You seem to be putting your way of approaching the world (intuitive, impulsive) down quite a bit, as inferior to your husband’s need for plans, plans, plans. And while sure, sometimes it’s good to stop and think things through, sometimes you do have to let go of the plans and the flowcharts and the risk/reward scenarios and just DO SOMETHING, ANYTHING, lest you get stuck in an endless loop of what-ifs and then-whats. Having a baby — while a huge, life-changing thing, yes — is one of those times. A leap of faith that everything is going to be all right, even if the timing isn’t perfectly ideal or you haven’t checked off every last item on the pre-baby bucket list. The fact that pregnancy just HAPPENS for so many couples who might not even have been Officially Trying or were using birth control or whatever, and those couples have gone on to be perfectly thrilled with their perfect surprise baby, should be reassuring that hey, life finds a way, and you guys are waaaay ahead of the game here, with all the planning you’ve done thus far.

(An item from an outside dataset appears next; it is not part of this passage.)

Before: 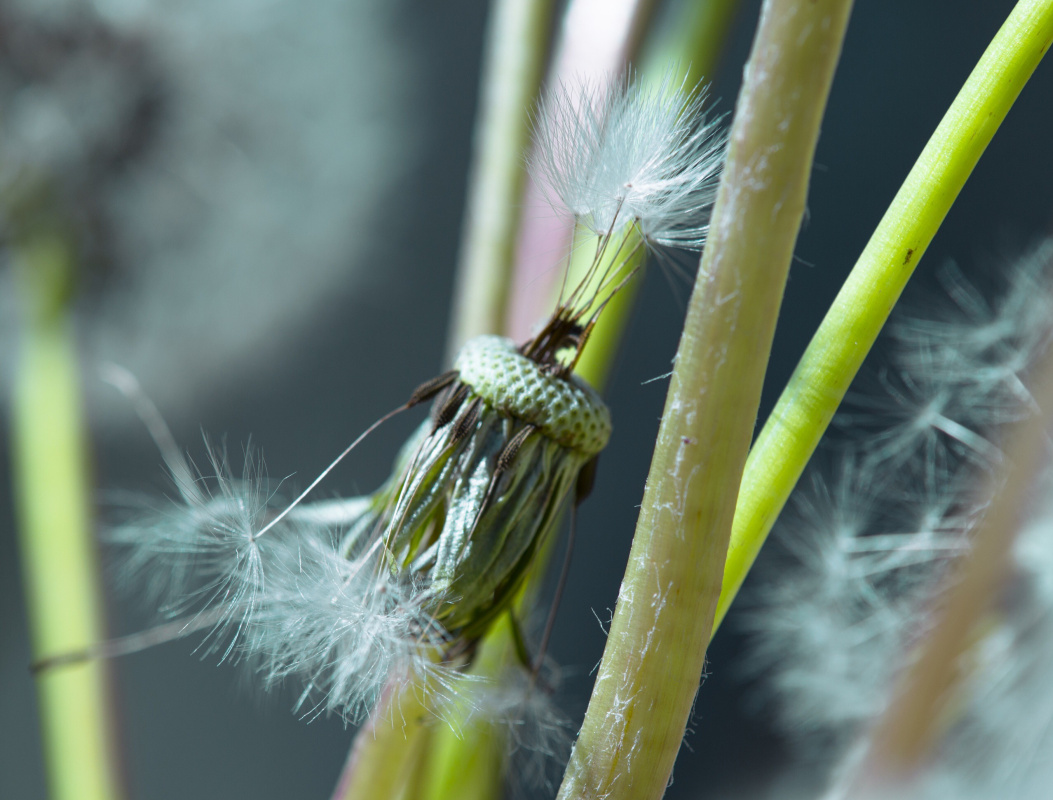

But I don’t think you’re ever going to be ahead of the game ENOUGH for your husband. He’s psyching himself out and over-thinking EVERYTHING, big time, and if this fixation on genetic screening wasn’t going to be the sticking point, something else probably would be. You absolutely cannot control everything about pregnancy and birth and parenting — who your child is or what kind of impact they will ultimately have on your life — and I bet this is pretty frightening to your husband. But he knows YOU want a baby, so he keeps telling himself that he’ll be ready if you can juuuuuuust cross a few more things off his mental to-do list, but then you’ve crossed those things off and he still doesn’t feel ready. And so he’s reaching and digging to add more things that he hopes will bring about that feeling of “readiness,” and somewhere along the way those things stopped being reasonable or “normal” or remotely logical. (Financial stability? Good. Nights in cigar bars? Fun. Vaccinations? Uh…okay, I guess. Three different doctors’ appointments about unnecessary testing because he’s concerned about the divorce rate among couples who have children with genetic disorders? Yeahno.)
Instead of a genetic counselor, I think your husband should talk to a regular counselor. His fears and anxiety level for your not-even-conceived baby (and what it will do to his life and your marriage) are excessive, no doubt. You cede an incredibly amount of control over your own life once you have a baby, and this is probably a TERRIFYING prospect for him. It’s scary for a lot of parents-to-be, of course, but most of us are able get to a place where we decide that it will be worth it and okay, let’s just quit the pill and see what happens. I wonder if your husband is going to be able to get himself to that place on his own, and I think you have every right to put your foot down and say ENOUGH with the planning, the doctors are right, it’s time for some intuitive impulsivity and that’s not always a bad thing. You can’t force someone to be ready to have a baby, but you can at least push them in the right path of getting ready. For your husband, I think that path is one of confronting a few more fears and control issues with a therapist, and that this path of genetic testing is just another wild goose chase.